Since coming to power, Xi has touted the “Chinese dream” of national rejuvenation – his vision of restoring China to its past glory and reclaiming its rightful place as a world leader. In recent years, he has also advanced the notion that the East is rising and the West is in decline.
Biden told what he discussed with Xi Jinping in G-20 meeting
For Xi’s domestic audience, the image of a superpower “G2” – China and the United States – served as a vivid visual representation of both narratives. Sung said, “China can now talk to the US like a true counterpart.”
But Chinese people who followed the glossy state media coverage of Xi’s visit would also have seen a striking image: their top leader attending indoor gatherings and mingling with world leaders without face masks.
It was a far cry from Xi’s caution for Covid during his first trip abroad after the pandemic. When he visited Central Asia in September, Xi wore a mask to get off his plane and left a mask-free group dinner where the leaders ate and talked around the table.
This time, Xi appeared more comfortable going maskless.
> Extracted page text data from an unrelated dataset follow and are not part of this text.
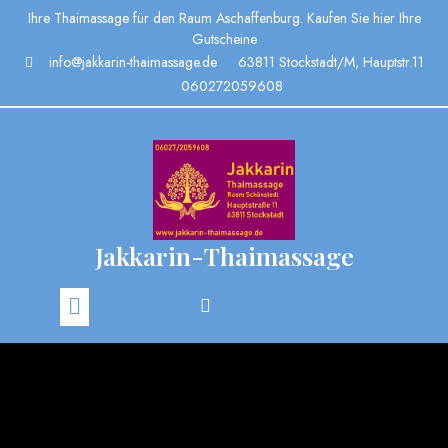
Ihre Thaimassage für den Raum Aschaffenburg. Kaufen Sie hier Ihre
Gutscheine
info@jakkarin-thaimassage.de
63811 Stockstadt/M, Hauptstr.11
060272059608
Jakkarin-Thaimassage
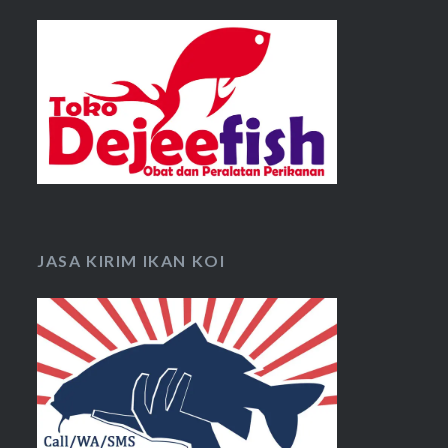
JASA KIRIM IKAN KOI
He also attended a Group of 20 dinner, where he shook hands and chatted with leaders including Indian Prime Minister Narendra Modi.
In China, however, despite the government’s recent announcement to limit its zero-Covid policy, snap lockdowns and orders for mass testing continue to plague residents.
In the southern metropolis of Guangzhou, residents rebelled against a Covid lockdown, breaking barriers and marching in the streets. In the central city of Zhengzhou, the death of a 4-month-old girl in hotel quarantine has sparked nationwide outrage – the second child death this month under Covid restrictions.
After experiencing living with Covid in Bali and Bangkok, Xi returned to China on Saturday amid rising infections and tighter restrictions in several cities.
Besides the Dutch prime minister, Xi also invited US Secretary of State Antony Blinken, French President Emmanuel Macron and newly elected Italian Prime Minister Giorgia Meloni to visit Beijing early next year.
Whether they will visit China free of Covid restrictions – and possible travel quarantine – remains to be seen.